Une vingtaine d’économistes membres du Femise, ainsi que des représentants d’institutions internationales (AFD, OCDE, Banque Mondiale, BEI…) se sont retrouvés vendredi 7 juin 2013 à Paris, pour un échange autour de l’ouvrage collectif publié par le Femise et le CEPR, «The Arab Spring: Implications for Economic Integration».
La doxa du libre-échange débridé, comme voie royale vers la croissance et le bonheur supposé des peuples, aurait-elle perdu sa superbe de naguère ? C’est en tout cas ce à quoi incitent à penser les propos de plusieurs intervenants de la réunion du vendredi 7 juin 2013 à Paris proposée par le Femise (Forum Euroméditerranéen des Instituts de Sciences Économiques) et le CEPR (Center for Economic and Policy Research) autour de l’ouvrage « The Arab Spring : Implications for Economics Integration.»
Le ton est d’ailleurs donné dès l’exposé liminaire de Michael Gasiorek, maître de conférence en économie à l’université du Sussex (RU), membre du Femise, coauteur et coordinateur de l’ouvrage : avant de passer à la libéralisation des échanges, il convient qu’un pays fasse sa mise à niveau, déclare-t-il en substance.

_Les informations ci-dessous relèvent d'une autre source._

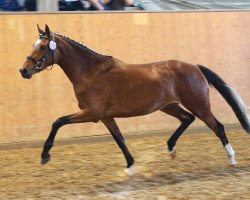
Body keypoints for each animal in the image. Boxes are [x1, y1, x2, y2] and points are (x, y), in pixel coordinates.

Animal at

Et cela peut s’avérer très douloureux pour les gouvernants en place, car libéraliser revient à perdre de la souveraineté. Ou, comme l’exprime plus crûment Ahmed Galal, président du Femise : en ouvrant leur système économique au libre-échange, « les gouvernants ne peuvent plus si facilement favoriser leurs amis ». En une phrase, c’est tout le système de l’économie des copains et des coquins, du népotisme, de l’opacité, de la spoliation et de la rente qui est ici dénoncé.
Bernard Hoekam, professeur à l’Institut européen de Florence, souligne pour sa part que « tous ces pays [du printemps arabe] sont en sous-performance. Et si les échanges intra-Maghreb sont largement insuffisants, leur coût est trois fois supérieur à celui de l’Europe du sud. »
En revanche, relève Patricia Augier, coauteure de l’ouvrage et directrice adjointe du Comité scientifique du Femise, les MNT (mesures non-tarifaires) dans les pays MENA « se situent largement en dessous de celles de l’Union européenne ». Conséquence : non seulement la « forteresse Europe » défend ainsi l’accès à ses marchés, provoquant de fait une compétition asymétrique, mais en plus elle contraint les pays du sud à des surcoûts pour assurer la mise aux normes européennes de leurs produits destinés à l’export. Par exemple, ce surcoût est estimé à 60 % pour les chaussures de plage.
Qui seront les perdants et qui seront les gagnants
De l’avis unanime, le constat de la coopération euroméditerranéenne, dix-huit ans après le lancement du processus de Barcelone, n’est pas brillant, c’est le moins que l’on puisse dire.
Le professeur Jean-Louis Reiffers, président du comité scientifique du FEMISE et de celui de l’Institut de la Méditerranée (Marseille), avec le franc parler qui lui est coutumier, enfonce encore le clou : “Compte tenu de l’état du sud, l’avenir immédiat n’est pas au libre-échange. Que l’on me comprenne bien : j’y reste attaché, mais si l’on préconise aujourd’hui plus de libre-échange, on passe pour des plaisantins… d’autant que, comme vous le savez, l’Europe réalise son plus important excédent commercial dans le sud méditerranéen. Dans nos préconisations, il nous faut donc toujours penser à qui seront les perdants, et qui seront les gagnants! Et agir comme un médecin qui voit arriver une épidémie. »
Bref, les printemps arabes auront aussi ébranlé les anciennes certitudes des économistes. Reste à espérer que leur remise en question s’avérera salutaire pour l’avenir de la coopération euroméditerranéenne.